When we use Anova we end up with the value known as F Ratio or F Statistic. This tells us how confidentially we can say there is a correlation b/w the variables. There is a Null Hypothesis which says there is no correlation b/w Variable and Alternate Hypothesis saying there is correlation b/w Variable. Just like p-value is less than significant level here similarly if F ratio is less than significant level than we will reject the Null Hypothesis and accept the Alternate Hypothesis.

When we can use Anova Test if your features are Numerical and Target Variable is Categorical or Numerical then we can use the Anova Test.

Image description

How Anova Selection for Feature Selection?

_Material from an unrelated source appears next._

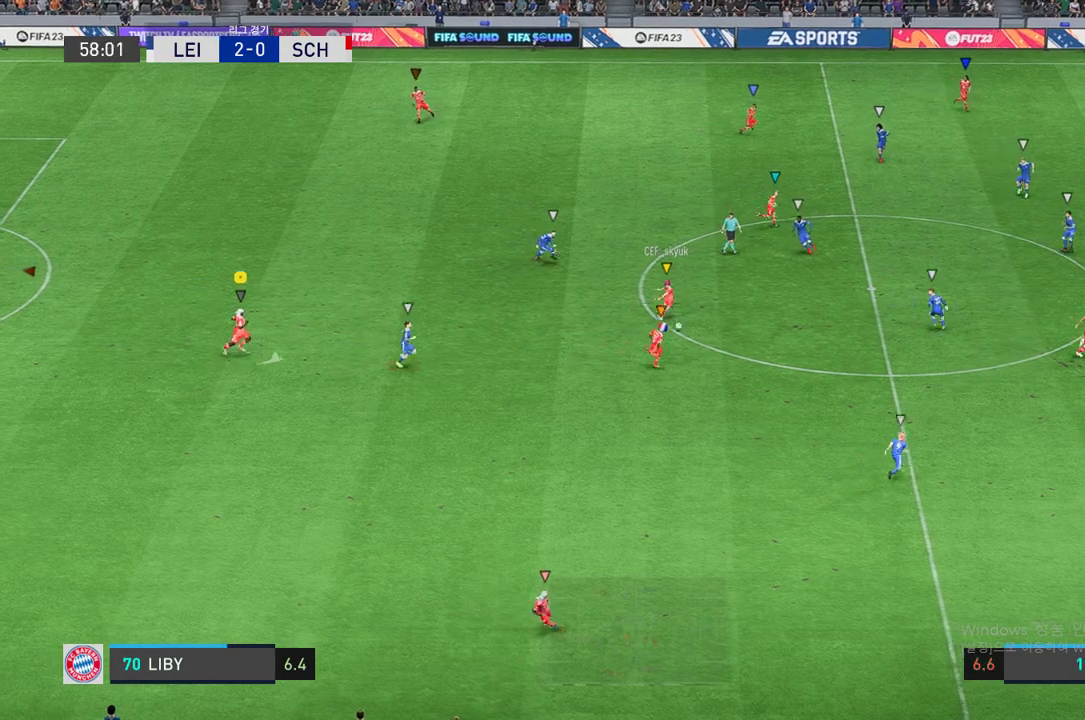
{"buttons": ["L2"], "left_stick": "right", "events": [[35, "left_stick", "center"], [309, "L2", "down"], [344, "left_stick", "up-right"], [447, "left_stick", "right"]]}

The thing is the F Ratio is calculate for each feature with the Target variable. We select the features with the highest F Ratio/Score as they are the most important.

Embedded Methods

These methods actually involves the model. The model is used with the goal of optimising by selecting the best features. For example: Decision Tree each time we split the node we compare all the different features to select the feature with maximum information gain. So, our goal is to find the features which maximize the information gain when we use it for splitting. We can say that decision tree is actually selecting features while growing the tree. We will be selecting the features that result in most information gain. Usually the features which are used more higher up are the most important one as they have the maximum information gain in the decision tree.

This is just one of the many examples. We will look each of them in great details in the upcoming blogs.

Wrapper Methods

They are based on our main objectives. For instance if we are interested in improving our prediction performance or time of prediction or may be training time. So, we may have different best features depending upon our objective.

What we do is basically we fit our models based on different subsets of features. And, see what are the values/performance of the model using different subsets as per our main objective. This help us selecting the best features.

The Wrapper Method is really expensive as it takes a lot of time to compute the result for each subset of the features as compare to the Univariate Statistics such as variance. So it's quite computationally expensive but it's also very good as it is directly dealing with the intended results.